The 26.2 Marathon Ruck Challenge provides conditioning for rucking an extended distance and rucking for many hours at a time. The goals of this Challenge include:
- Improving your overall endurance ruck capacity
- Getting used to wearing your ruck for a long period
- Practice hydration and nutrition
- Test your gear and learn how your feet react to extended rucks
- Practice blister prevention
- Ruck 26.2 consecutive miles at one time with the required weight (see below).
- Breaks/Rest periods are allowed and encouraged (see below).
Challenge Weight Requirements
- Life/Forward: The Marathon Challenge is not a Challenge for these programs.

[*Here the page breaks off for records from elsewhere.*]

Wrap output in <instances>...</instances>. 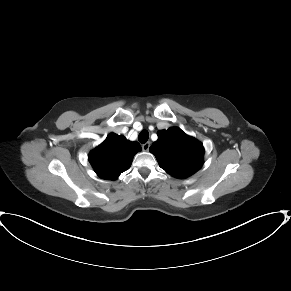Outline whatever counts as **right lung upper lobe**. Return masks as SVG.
I'll list each match as a JSON object with an SVG mask.
<instances>
[{
    "label": "right lung upper lobe",
    "instance_id": "right-lung-upper-lobe-1",
    "mask_svg": "<svg viewBox=\"0 0 291 291\" xmlns=\"http://www.w3.org/2000/svg\"><path fill=\"white\" fill-rule=\"evenodd\" d=\"M140 150L138 142L110 133L103 143L90 152L89 161L100 178L116 180L129 169L134 155Z\"/></svg>",
    "mask_w": 291,
    "mask_h": 291
}]
</instances>
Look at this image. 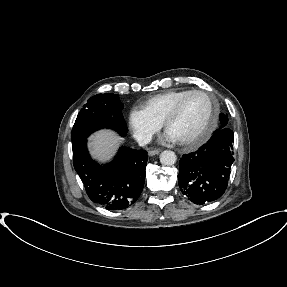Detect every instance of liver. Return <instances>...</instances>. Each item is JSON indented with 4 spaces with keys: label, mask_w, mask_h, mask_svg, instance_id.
Listing matches in <instances>:
<instances>
[{
    "label": "liver",
    "mask_w": 287,
    "mask_h": 287,
    "mask_svg": "<svg viewBox=\"0 0 287 287\" xmlns=\"http://www.w3.org/2000/svg\"><path fill=\"white\" fill-rule=\"evenodd\" d=\"M89 141L91 154L101 161H106L113 156L122 138L113 131L100 130L94 133Z\"/></svg>",
    "instance_id": "liver-1"
}]
</instances>
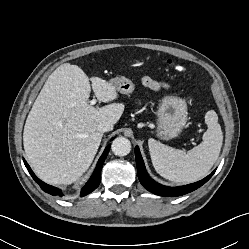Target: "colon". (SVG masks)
<instances>
[{
    "label": "colon",
    "instance_id": "obj_1",
    "mask_svg": "<svg viewBox=\"0 0 249 249\" xmlns=\"http://www.w3.org/2000/svg\"><path fill=\"white\" fill-rule=\"evenodd\" d=\"M168 63H169V64H172V61H171V60H168ZM176 68H177L178 70H180V71L184 69L182 66H177Z\"/></svg>",
    "mask_w": 249,
    "mask_h": 249
}]
</instances>
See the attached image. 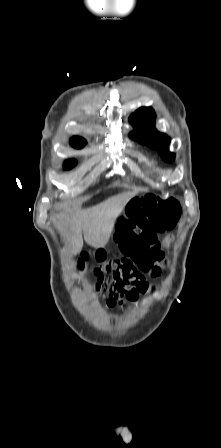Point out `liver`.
<instances>
[{
    "label": "liver",
    "instance_id": "1",
    "mask_svg": "<svg viewBox=\"0 0 221 448\" xmlns=\"http://www.w3.org/2000/svg\"><path fill=\"white\" fill-rule=\"evenodd\" d=\"M135 195L136 193L120 194L66 217L65 223L70 228L66 239L72 246L71 253L76 254L82 249L81 231L88 245L94 248L105 247L114 229L116 218Z\"/></svg>",
    "mask_w": 221,
    "mask_h": 448
}]
</instances>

- Endure: There is no stated minimum ruck weight requirement. An appropriately challenging weight for the roster's fitness level must be in the ruck at all times.
- 45lb / 20kg ruck dry weight for body weight of 150lb / 68kg / 10.7s
- 30lb / 13kg ruck dry weight for body weight less than 150lb / 68kg
- Advanced: Ocala:
- 35-40lb / 15.8-18kg ruck dry weight for all body weights
- 20lb / 9kg ruck dry weight for body weight of 150lb or more
- 10lb / 4.5kg ruck dry weight for body weight less than 150lb
- Stirling / Compete: This Challenge is not currently required for these programs.
Challenge Rest/Break Strategy
- Frequency - Breaks can take several forms. There are urgent breaks (foot care, bathroom, water) and planned breaks (eating, general care). Always take your planned breaks and use all of the time you have allotted. Your break frequency will somewhat depend on your fitness level.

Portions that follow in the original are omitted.